As communities around the globe try to better understand COVID-19, epidemiologists, far and wide, are working to understand the effects of the outbreak by monitoring its spread and trying to identify when life might possibly return to normal.
For students at the Robert Stempel College of Public Health & Social Work, that means being on the front lines at the Florida Department of Health (DOH) in Broward County.
“I am working as part of the State Emergency Response Team for COVID-19,” said Victory Bryant, a master’s student. “In my role at the DOH, I have been working as an epidemiologist assisting with establishing a monitoring unit that follows up on medium-risk individuals in Florida. I also call Broward County residents for health checks, report sensitive cases, conduct interviews and provide recommendations for persons under investigation (PUIs) who report having illness and much more.”
As part of the official State of Florida response to the COVID-19 outbreak, the students applied to assist in the Florida Department of Health efforts in March 2020. Florida, with more than 25 percent of its population over the age of 65, has a large at-risk population; it is essential that epidemiologist, through the DOH, understand the virus before it becomes more widespread.

Stored data items:
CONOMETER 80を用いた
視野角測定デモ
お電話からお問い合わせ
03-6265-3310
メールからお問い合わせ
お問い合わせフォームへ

...

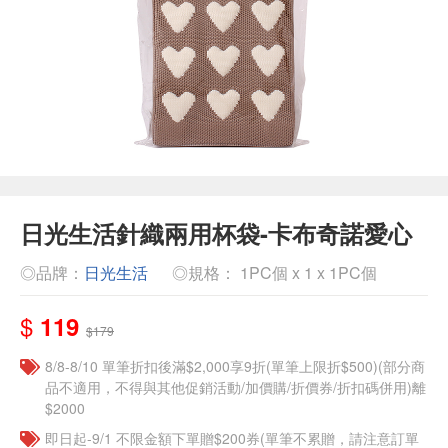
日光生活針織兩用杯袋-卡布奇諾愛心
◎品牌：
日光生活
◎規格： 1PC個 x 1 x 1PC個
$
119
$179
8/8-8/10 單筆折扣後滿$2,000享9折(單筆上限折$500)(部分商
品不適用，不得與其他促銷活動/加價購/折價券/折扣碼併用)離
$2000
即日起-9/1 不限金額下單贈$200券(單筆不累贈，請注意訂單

==

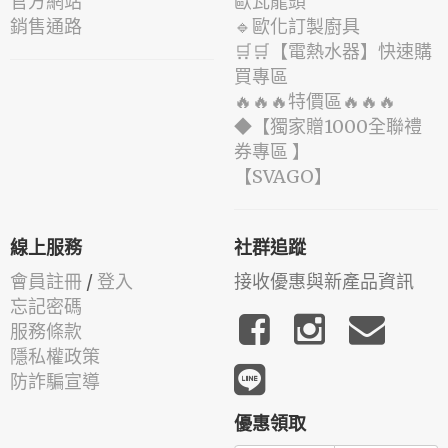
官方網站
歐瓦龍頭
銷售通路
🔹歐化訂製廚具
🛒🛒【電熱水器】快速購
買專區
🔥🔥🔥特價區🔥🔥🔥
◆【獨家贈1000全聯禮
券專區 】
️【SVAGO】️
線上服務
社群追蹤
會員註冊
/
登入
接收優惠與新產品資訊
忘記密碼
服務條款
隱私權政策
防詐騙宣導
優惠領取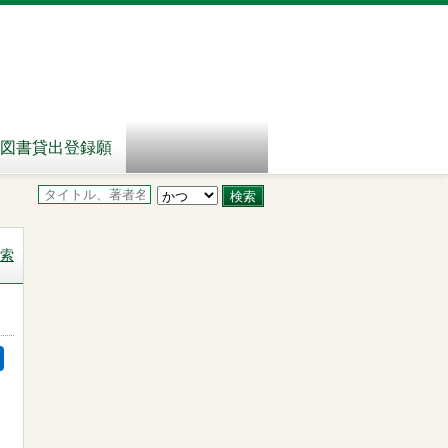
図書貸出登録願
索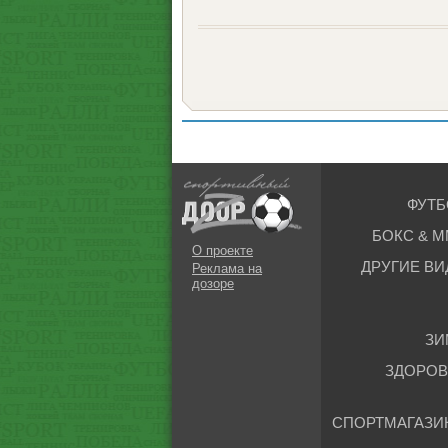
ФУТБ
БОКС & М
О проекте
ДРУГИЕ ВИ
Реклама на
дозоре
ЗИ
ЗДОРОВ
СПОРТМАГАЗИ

Study questions =
[a] According to the COVID-19 article, what share of Florida's population is over the age of 65?
[b] Carry the COVID-19 article on past its last sentence.
The stored data items are separate material, unrelated to the COVID-19 article.

Answers in order =
[a] More than 25 percent.

[b]
As the students prepare to graduate this spring, they look to what they learned in class to help them navigate this quickly changing situations that have become the mark of the COVID-19 pandemic.
“My classes provided me with the tools necessary to understand how outbreaks, epidemics and pandemics affect individuals, particularly having learned about transmission routes, incubation periods and terminology that others are not familiar with, making it possible for me to do my job at the DOH,” said Deborah Pulido, a master’s student. “This outbreak has drawn attention to the importance of case definitions, contact tracing, and the essence of investigation in terms of tracking the movement of viruses.”
Fortunately for the students, they are able to work alongside their classmates, who together are able to share in both good times and bad in the race to understand and stop the novel coronavirus.
“Although during this time, anxiety and stress do seem to set in, the satisfaction of helping the community has been the most fulfilling part of this experience. Knowing we can make peoples connection to testing and care easier is what fueled me to want to participate in this effort,” said Angel Algarin, who will also be graduating with his doctorate degree. “We are lucky to come into this new environment at the DOH together. It helps reduce to stress levels, since we already have camaraderie and, of course, know the same people.”